Étienne Davignon rappelle que la décision d’intégrer Brussels Airlines à Eurowings n’était pas le choix de la patronne et que la décision de ne pas intégrer Eurowings "s’est avérée positive."

Didier Lebbe non plus n’en a pas vraiment après la patronne sur le départ, mais plutôt sur Lufthansa. "S’il faut restructurer l’entreprise, il faut pouvoir payer un plan social. Si on veut licencier 10% du personnel, il faut au minimum 30 millions d’euros. La Lufthansa doit mettre ça sur la table pour se restructurer, sinon ils ne pourront pas le faire correctement", insiste Didier Lebbe. Du côté du syndicat libéral, Filip Lemberechts espère que le cap ne va pas changer. Il estime que Dieter Vranckx est l’"architecte de ‘Reboot’" et espère donc que le nouveau patron continuera sur la voie des négociations avec les syndicats.

L’espoir chez Brussels Airlines, c’est aussi que Christina Foerster amène sa connaissance au jour le jour de la compagnie belge à la maison-mère afin que les Allemands en comprennent mieux les spécificités. "Je suis persuadé que la nomination de Christina Foerster renforcera encore les liens et les synergies entre les deux compagnies", insiste Davignon.

4. Place aux concurrents?

Pour l’instant, on parle de restructuration au sol.
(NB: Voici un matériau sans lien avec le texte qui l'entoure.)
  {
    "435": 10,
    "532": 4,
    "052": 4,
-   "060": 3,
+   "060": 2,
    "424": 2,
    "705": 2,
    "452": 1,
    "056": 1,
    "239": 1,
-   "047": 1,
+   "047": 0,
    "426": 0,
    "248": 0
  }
Le management n’exclut pas de supprimer des lignes par la suite. "Nous voulons devenir si forts que personne ne peut nous prendre de parts de marché", insistait encore Foerster début novembre à notre micro. Le risque, quoi qu’on en dise chez Brussels Airlines, est de voir la concurrence venir prendre du business à notre compagnie nationale qui va donc connaître une période sans croissance. L’aéroport de Zaventem a de son côté des ambitions de croissance.
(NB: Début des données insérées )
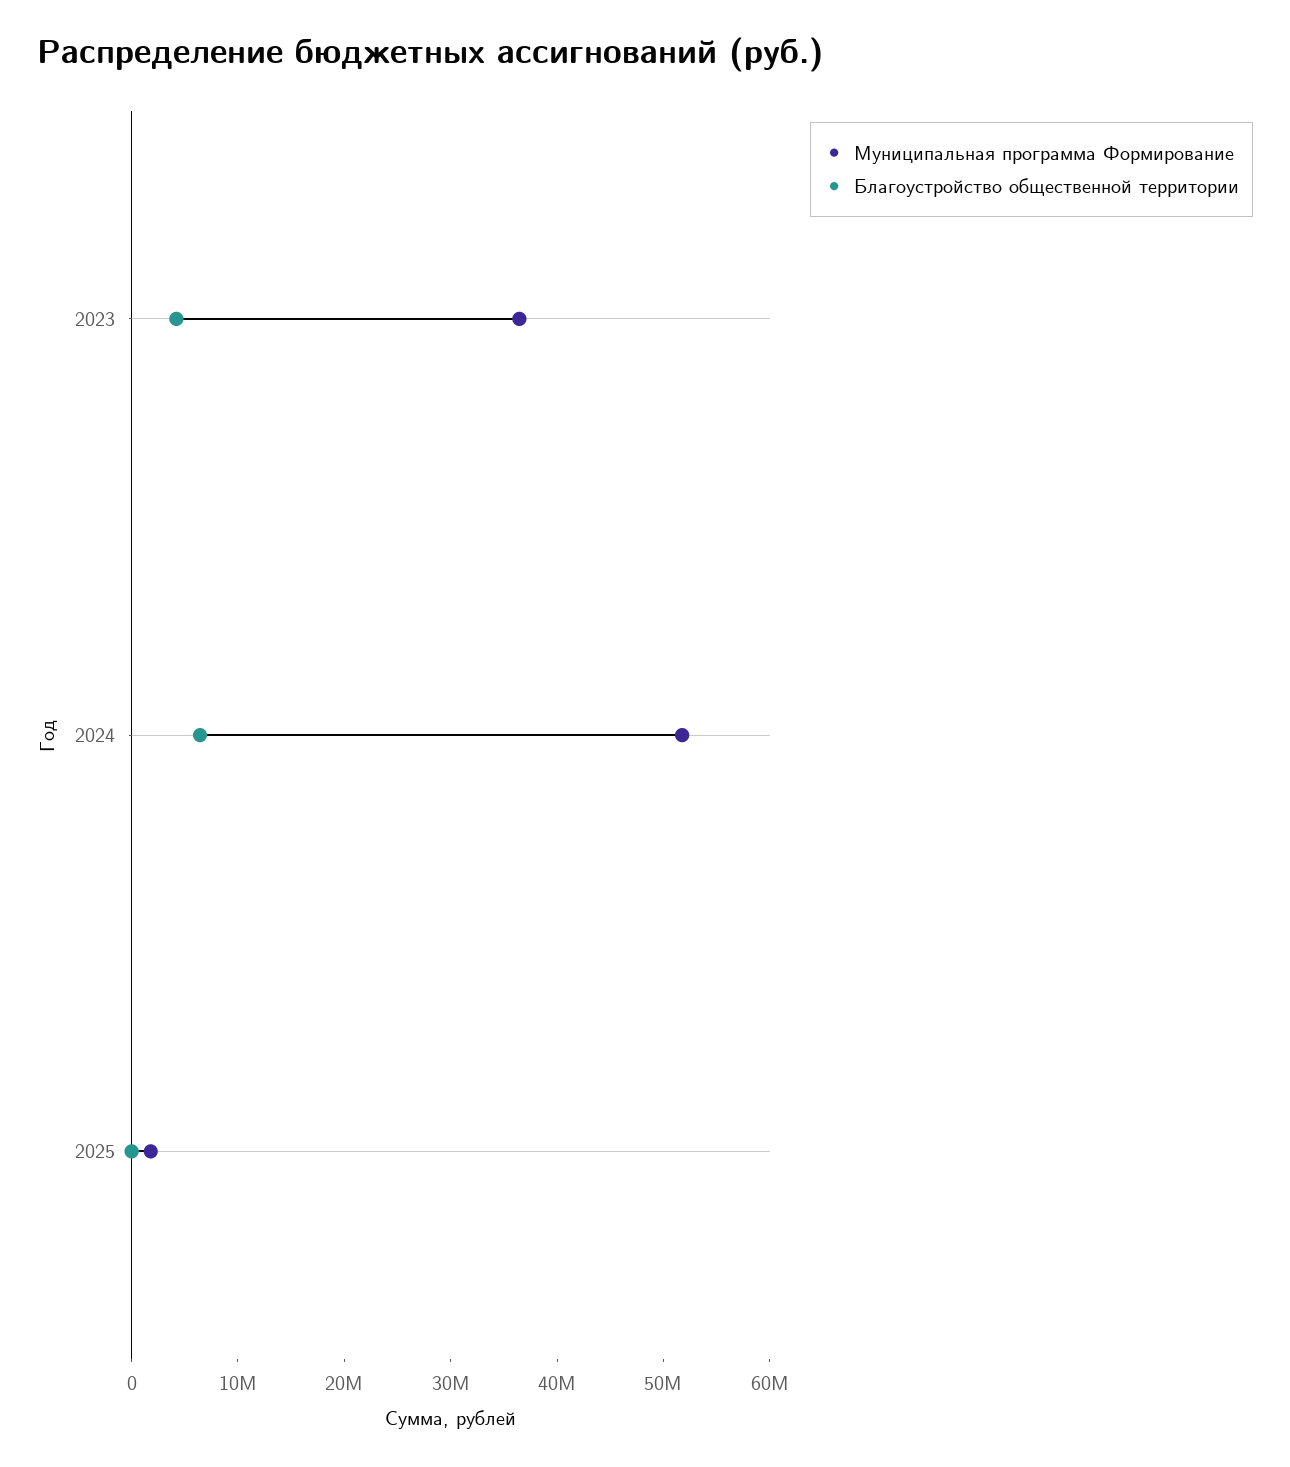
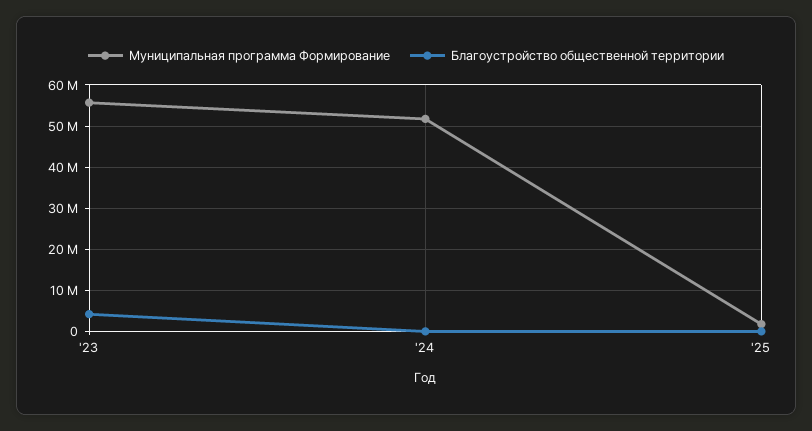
  {
    "Муниципальная программа Формирование": {
-     "2023": 36000000,
+     "2023": 56000000,
      "2024": 52000000,
      "2025": 2000000
    },
    "Благоустройство общественной территории": {
      "2023": 4000000,
-     "2024": 6000000,
+     "2024": 0,
      "2025": 0
    }
  }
Hasard du calendrier, Brussels Airport a annoncé ce mardi l’arrivée de 9 liaisons de Transavia à partir de fin mars/début avril. Transavia est une filiale d’Air France-KLM et donc un concurrent direct de Lufthansa. Air France avait déjà quelques avions via son autre filiale low cost, Hop. KLM aussi opère sur notre aéroport pour rejoindre Amsterdam. L’ironie veut que Transavia aille opérer sur les slots laissés libres par la faillite de Thomas Cook. Pour rappel, c’est Brussels Airlines qui opérait ces vols. Ces nouveaux vols de Transavia seront des concurrents directs de Brussels Airlines et Tui sur l’aéroport.
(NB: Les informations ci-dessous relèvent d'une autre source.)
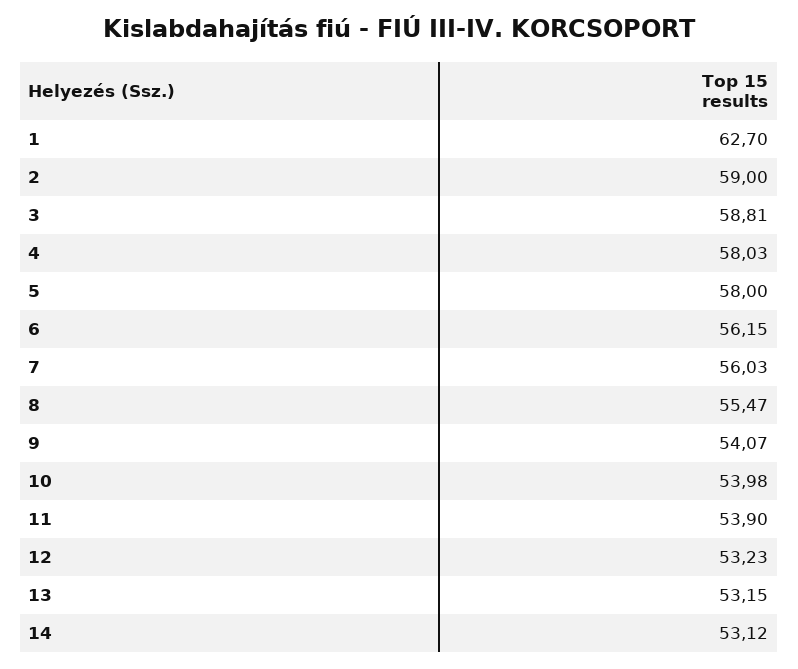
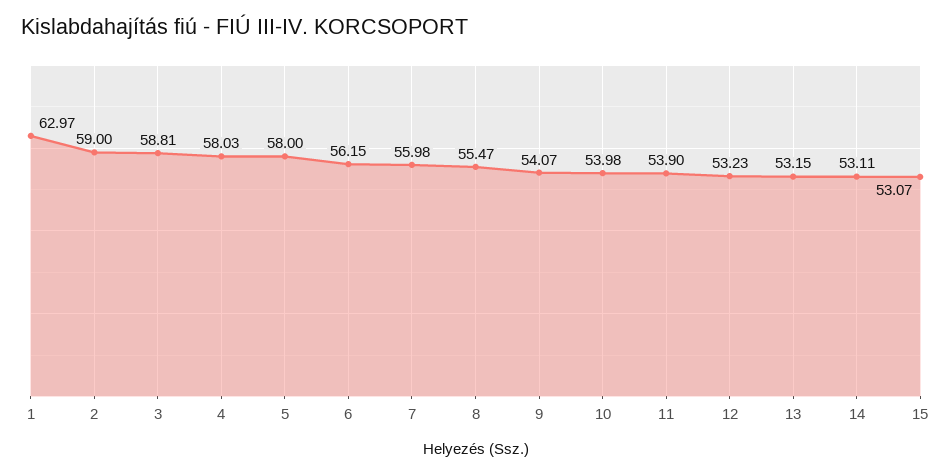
  {
-   "1": 62.7,
+   "1": 62.97,
    "2": 59,
    "3": 58.81,
    "4": 58.03,
    "5": 58,
    "6": 56.15,
-   "7": 56.03,
+   "7": 55.98,
    "8": 55.47,
    "9": 54.07,
    "10": 53.98,
    "11": 53.9,
    "12": 53.23,
    "13": 53.15,
-   "14": 53.12
+   "14": 53.11,
+   "15": 53.07
  }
Mais chez Brussels Airlines, on veut d’abord restructurer avant de dépenser de l’argent pour de la croissance. Le départ de Christina Foerster "ne change rien à notre plan Reboot et à notre stratégie. Notre objectif de marge EBIT de 8% en 2022 n’est pas seulement porté par la CEO, mais par toutes les équipes", insiste Wencke Lemmes, porte-parole de Brussels Airlines. En clair, il s’agit d’économiser 160 millions d’euros par an en 2022.